*** Opening of EXERCISE INPUTS ***

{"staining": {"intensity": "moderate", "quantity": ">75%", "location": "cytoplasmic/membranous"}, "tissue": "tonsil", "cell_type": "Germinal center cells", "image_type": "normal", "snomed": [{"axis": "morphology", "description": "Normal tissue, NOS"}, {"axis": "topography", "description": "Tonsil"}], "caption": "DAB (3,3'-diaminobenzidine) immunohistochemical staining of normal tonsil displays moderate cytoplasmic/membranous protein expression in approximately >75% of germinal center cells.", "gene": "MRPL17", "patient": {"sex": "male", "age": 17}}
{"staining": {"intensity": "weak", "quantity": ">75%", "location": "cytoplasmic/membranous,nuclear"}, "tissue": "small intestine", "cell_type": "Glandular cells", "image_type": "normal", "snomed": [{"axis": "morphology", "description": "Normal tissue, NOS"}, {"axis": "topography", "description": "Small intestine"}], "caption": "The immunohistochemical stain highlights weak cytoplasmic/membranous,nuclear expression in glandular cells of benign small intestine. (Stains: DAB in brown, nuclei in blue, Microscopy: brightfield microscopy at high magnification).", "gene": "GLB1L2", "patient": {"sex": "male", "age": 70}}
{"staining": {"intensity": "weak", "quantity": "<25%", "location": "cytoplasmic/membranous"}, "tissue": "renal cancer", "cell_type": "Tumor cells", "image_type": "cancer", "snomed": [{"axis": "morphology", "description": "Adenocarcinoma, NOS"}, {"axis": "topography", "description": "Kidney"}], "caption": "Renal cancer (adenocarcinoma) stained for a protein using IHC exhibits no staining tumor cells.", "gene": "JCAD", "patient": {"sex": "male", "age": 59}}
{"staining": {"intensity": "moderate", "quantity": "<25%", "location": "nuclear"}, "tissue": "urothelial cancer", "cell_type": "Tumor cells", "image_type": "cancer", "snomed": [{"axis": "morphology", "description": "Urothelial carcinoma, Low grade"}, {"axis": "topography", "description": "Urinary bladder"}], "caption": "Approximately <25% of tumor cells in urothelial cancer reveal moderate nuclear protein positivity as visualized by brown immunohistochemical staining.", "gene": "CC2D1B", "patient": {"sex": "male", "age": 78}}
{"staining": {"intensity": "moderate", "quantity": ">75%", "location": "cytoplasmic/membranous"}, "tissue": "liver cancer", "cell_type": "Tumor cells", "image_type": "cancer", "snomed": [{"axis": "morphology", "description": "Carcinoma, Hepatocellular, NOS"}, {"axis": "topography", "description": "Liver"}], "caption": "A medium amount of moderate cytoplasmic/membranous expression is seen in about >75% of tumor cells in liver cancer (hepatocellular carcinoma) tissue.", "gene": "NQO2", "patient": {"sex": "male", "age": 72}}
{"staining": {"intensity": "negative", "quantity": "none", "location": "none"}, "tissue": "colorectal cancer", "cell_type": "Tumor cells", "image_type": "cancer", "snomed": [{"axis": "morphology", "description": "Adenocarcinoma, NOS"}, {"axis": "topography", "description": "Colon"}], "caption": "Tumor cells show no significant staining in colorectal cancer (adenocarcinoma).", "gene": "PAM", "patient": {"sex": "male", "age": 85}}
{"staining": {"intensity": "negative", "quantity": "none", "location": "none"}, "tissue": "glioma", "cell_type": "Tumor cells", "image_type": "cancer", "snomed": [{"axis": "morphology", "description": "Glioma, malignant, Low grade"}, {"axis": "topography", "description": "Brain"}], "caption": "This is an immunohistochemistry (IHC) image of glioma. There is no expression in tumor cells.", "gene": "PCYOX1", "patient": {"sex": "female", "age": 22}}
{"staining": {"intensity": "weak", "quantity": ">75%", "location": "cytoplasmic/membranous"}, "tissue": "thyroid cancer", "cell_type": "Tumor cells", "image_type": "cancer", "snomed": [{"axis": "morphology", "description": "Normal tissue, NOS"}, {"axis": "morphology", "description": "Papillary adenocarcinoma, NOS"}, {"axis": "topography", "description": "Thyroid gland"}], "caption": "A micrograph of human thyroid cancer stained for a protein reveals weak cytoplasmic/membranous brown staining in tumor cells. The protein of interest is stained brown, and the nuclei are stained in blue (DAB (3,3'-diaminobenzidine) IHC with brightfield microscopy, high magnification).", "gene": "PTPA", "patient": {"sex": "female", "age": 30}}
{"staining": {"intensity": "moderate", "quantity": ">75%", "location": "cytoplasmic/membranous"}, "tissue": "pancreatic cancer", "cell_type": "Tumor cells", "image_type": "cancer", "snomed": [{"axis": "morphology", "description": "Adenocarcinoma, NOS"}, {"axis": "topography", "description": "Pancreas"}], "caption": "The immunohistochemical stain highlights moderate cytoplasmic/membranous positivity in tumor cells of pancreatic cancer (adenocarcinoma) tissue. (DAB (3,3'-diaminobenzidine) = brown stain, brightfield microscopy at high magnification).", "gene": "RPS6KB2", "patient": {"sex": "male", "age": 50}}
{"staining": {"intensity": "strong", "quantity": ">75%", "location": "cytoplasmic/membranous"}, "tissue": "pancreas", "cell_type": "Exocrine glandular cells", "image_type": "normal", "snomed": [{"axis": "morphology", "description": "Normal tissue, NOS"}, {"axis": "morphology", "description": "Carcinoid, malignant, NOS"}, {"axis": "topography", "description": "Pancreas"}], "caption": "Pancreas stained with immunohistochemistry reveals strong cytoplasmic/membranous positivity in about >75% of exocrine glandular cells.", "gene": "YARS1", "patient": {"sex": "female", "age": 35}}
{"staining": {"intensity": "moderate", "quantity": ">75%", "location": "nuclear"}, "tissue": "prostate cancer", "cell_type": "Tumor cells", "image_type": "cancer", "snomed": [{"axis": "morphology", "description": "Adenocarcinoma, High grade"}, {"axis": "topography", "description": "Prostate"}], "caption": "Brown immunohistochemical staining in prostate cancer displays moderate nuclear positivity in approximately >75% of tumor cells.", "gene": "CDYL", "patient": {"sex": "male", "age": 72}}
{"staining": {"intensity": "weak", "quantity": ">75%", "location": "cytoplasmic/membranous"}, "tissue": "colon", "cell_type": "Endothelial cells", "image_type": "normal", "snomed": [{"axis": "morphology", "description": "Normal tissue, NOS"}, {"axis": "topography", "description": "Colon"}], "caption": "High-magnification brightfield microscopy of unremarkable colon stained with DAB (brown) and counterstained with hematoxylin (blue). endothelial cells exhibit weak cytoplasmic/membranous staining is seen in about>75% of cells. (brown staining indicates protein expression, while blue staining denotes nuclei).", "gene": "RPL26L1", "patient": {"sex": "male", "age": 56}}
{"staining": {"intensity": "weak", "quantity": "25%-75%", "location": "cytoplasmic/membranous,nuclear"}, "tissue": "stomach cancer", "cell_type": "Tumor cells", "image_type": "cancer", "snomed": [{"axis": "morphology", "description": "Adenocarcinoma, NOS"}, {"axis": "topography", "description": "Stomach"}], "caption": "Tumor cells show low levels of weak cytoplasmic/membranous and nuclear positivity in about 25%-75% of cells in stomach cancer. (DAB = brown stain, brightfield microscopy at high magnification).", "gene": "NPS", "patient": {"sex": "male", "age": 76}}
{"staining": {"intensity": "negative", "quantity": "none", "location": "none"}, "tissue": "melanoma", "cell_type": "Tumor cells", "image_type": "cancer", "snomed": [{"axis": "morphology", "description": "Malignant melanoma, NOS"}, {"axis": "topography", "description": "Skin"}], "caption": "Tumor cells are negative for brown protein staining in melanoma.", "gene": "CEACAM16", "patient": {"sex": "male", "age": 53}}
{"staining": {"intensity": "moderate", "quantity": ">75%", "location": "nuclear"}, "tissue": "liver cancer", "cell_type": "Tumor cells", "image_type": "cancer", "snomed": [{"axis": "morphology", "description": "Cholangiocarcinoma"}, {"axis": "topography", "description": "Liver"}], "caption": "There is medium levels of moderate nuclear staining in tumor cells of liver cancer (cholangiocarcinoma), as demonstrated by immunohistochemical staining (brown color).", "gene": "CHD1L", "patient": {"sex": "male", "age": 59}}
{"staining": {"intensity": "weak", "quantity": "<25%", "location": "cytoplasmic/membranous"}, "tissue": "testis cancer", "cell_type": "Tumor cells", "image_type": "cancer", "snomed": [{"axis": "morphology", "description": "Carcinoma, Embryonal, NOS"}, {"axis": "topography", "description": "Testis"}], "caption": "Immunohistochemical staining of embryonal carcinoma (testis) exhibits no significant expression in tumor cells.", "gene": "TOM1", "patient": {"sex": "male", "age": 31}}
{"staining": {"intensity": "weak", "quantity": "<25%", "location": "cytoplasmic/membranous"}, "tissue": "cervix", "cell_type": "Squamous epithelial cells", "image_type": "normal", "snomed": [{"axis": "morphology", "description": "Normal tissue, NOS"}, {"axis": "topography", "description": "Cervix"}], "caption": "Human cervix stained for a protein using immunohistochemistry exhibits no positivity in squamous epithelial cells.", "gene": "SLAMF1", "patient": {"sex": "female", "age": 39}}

*** Close of EXERCISE INPUTS ***

WHAT IS NEEDED:
Please tally the lines of the entries that contain the string "There" and reply with the count alone.

WRITTEN RESPONSE:
2